Emil Peterson was the plumber in Kirkland, Ill., during the Great Depression. He attended the local Lutheran parish and always sat in the second pew, holding a hearing assist to his ear. At times he would fill in for the pastor and when he did, he would shout so that he could hear himself. He began each day at his desk, where he would read his daily devotions and pray for those whose pictures or letters were tacked on his bulletin board. It was this prayer routine that led Emil to walk in on the pastor and his family while we were eating breakfast. The pastor had just announced that the coal company had cut them off. Since the depression left everyone struggling, the church wasn’t always able to pay their pastor and consequently the coal and grocery bills were not always paid on time.
“What do the Nelsons need?” the plumber shouted as he came in the back door. “What are you talking about?” Dad replied, clearly taken back. “Well I was talking with God this morning, and God said, ‘Stop at the Nelsons. They’re in trouble.'” Later, the pastor’s wife looked in the icebox and tucked away on one of the shelves was $10. Not a lot of money by today’s standards, but in the early 30’s the pastor was only paid $60 a month. That day they were able to order the coal they desperately needed.
You see Emil was attached to the True Vine. The pastor and his family tasted of the fruit. How connected to the vine are we? Philip in our Acts reading was connected and God used Him to minister to the Ethiopian official. And John tells us in our Epistle reading that the only way for us to know love is to be connected. John says that if we love one another, God lives in us and His love is perfected in us. By this we know that we abide in Him and He in us, because He has given us His Spirit. God is love, and those who abide in love abide in God and God abides in them.

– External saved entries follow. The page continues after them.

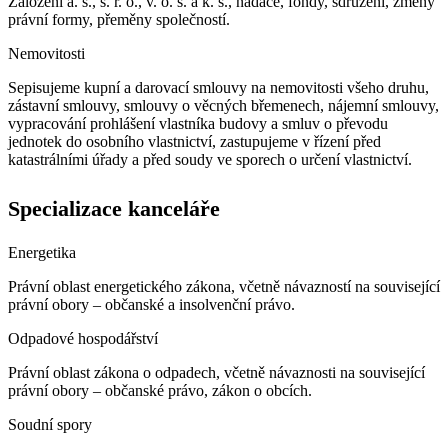
Založení a. s., s. r. o., v. o. s. a k. s., nadace, fondy, sdružení, změny
právní formy, přeměny společností.
Nemovitosti
Sepisujeme kupní a darovací smlouvy na nemovitosti všeho druhu,
zástavní smlouvy, smlouvy o věcných břemenech, nájemní smlouvy,
vypracování prohlášení vlastníka budovy a smluv o převodu
jednotek do osobního vlastnictví, zastupujeme v řízení před
katastrálními úřady a před soudy ve sporech o určení vlastnictví.
Specializace kanceláře
Energetika
Právní oblast energetického zákona, včetně návazností na související
právní obory – občanské a insolvenční právo.
Odpadové hospodářství
Právní oblast zákona o odpadech, včetně návaznosti na související
právní obory – občanské právo, zákon o obcích.
Soudní spory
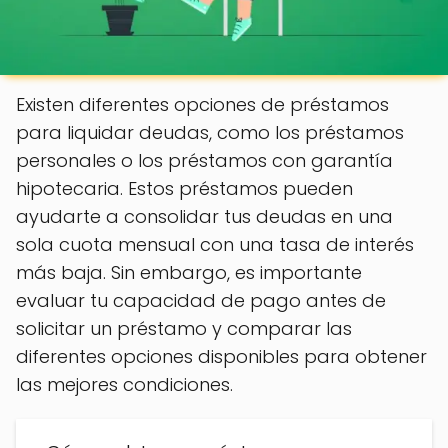
Existen diferentes opciones de préstamos
para liquidar deudas, como los préstamos
personales o los préstamos con garantía
hipotecaria. Estos préstamos pueden
ayudarte a consolidar tus deudas en una
sola cuota mensual con una tasa de interés
más baja. Sin embargo, es importante
evaluar tu capacidad de pago antes de
solicitar un préstamo y comparar las
diferentes opciones disponibles para obtener
las mejores condiciones.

There are children, teenagers, adults and seniors who have somehow become unplugged and we are called to help them get reconnected. Isn’t it interesting that when God wanted to save the world, God sent a person, Jesus of Nazareth, His own Son to form that personal connection? Christ says to us, “If you want to find life, be connected to Me. I will never leave you or forsake you. Where you and I are connected is the strongest place on the vine.” And so I must ask one last time: how connected are we? It’s a question not only of our own spiritual and eternal health, but maybe of the welfare of others.